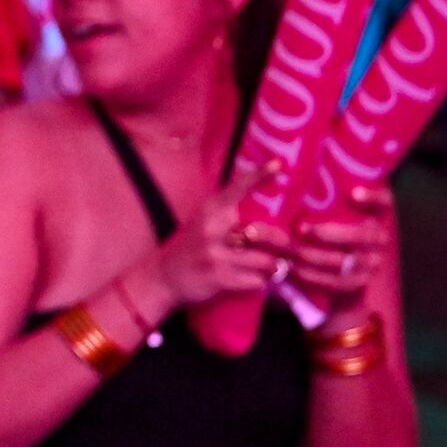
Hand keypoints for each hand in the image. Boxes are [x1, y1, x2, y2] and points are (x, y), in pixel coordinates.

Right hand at [151, 162, 288, 306]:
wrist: (160, 278)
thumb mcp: (202, 223)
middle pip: (262, 232)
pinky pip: (255, 280)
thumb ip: (226, 214)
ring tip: (272, 268)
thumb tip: (263, 210)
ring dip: (273, 266)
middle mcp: (212, 229)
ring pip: (264, 260)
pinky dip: (260, 282)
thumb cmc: (188, 249)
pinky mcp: (218, 277)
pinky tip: (253, 280)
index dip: (259, 175)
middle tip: (286, 247)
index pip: (237, 188)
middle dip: (281, 242)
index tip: (278, 164)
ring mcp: (215, 254)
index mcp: (209, 211)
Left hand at [286, 181, 393, 319]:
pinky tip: (292, 271)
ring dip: (311, 256)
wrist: (341, 264)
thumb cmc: (330, 223)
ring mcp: (371, 262)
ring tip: (285, 250)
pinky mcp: (357, 282)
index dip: (372, 198)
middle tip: (300, 227)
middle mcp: (379, 237)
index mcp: (377, 213)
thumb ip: (325, 195)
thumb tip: (290, 169)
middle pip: (360, 236)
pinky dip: (312, 277)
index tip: (354, 193)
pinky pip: (336, 283)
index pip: (383, 201)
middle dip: (328, 233)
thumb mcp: (334, 208)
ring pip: (344, 261)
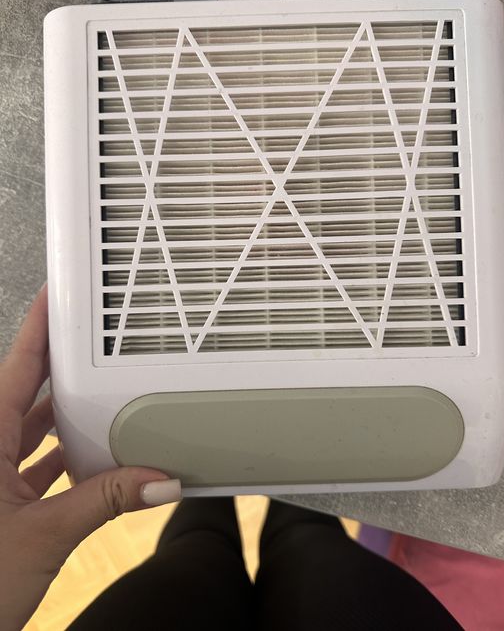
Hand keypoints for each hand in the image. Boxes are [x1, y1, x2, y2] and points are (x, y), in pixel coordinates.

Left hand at [0, 287, 180, 630]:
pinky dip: (64, 456)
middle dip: (60, 366)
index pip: (15, 367)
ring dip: (66, 416)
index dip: (37, 328)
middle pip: (27, 391)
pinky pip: (37, 462)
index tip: (56, 296)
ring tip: (101, 396)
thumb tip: (159, 480)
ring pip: (33, 428)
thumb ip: (106, 502)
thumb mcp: (45, 535)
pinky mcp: (2, 501)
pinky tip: (92, 457)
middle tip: (92, 341)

◆ ACTIVITY: Starting at the line that contains "pinky pip: (37, 462)", retype each line through the end of the listing above and nothing else.

◆ SOLUTION FOR THIS PROBLEM:
pinky pip: (37, 462)
index tip: (56, 296)
ring tip: (101, 396)
thumb tip: (159, 480)
ring pip: (33, 428)
thumb ip: (106, 502)
thumb mcp: (45, 535)
pinky mcp: (2, 501)
pinky tip: (92, 457)
middle tip: (92, 341)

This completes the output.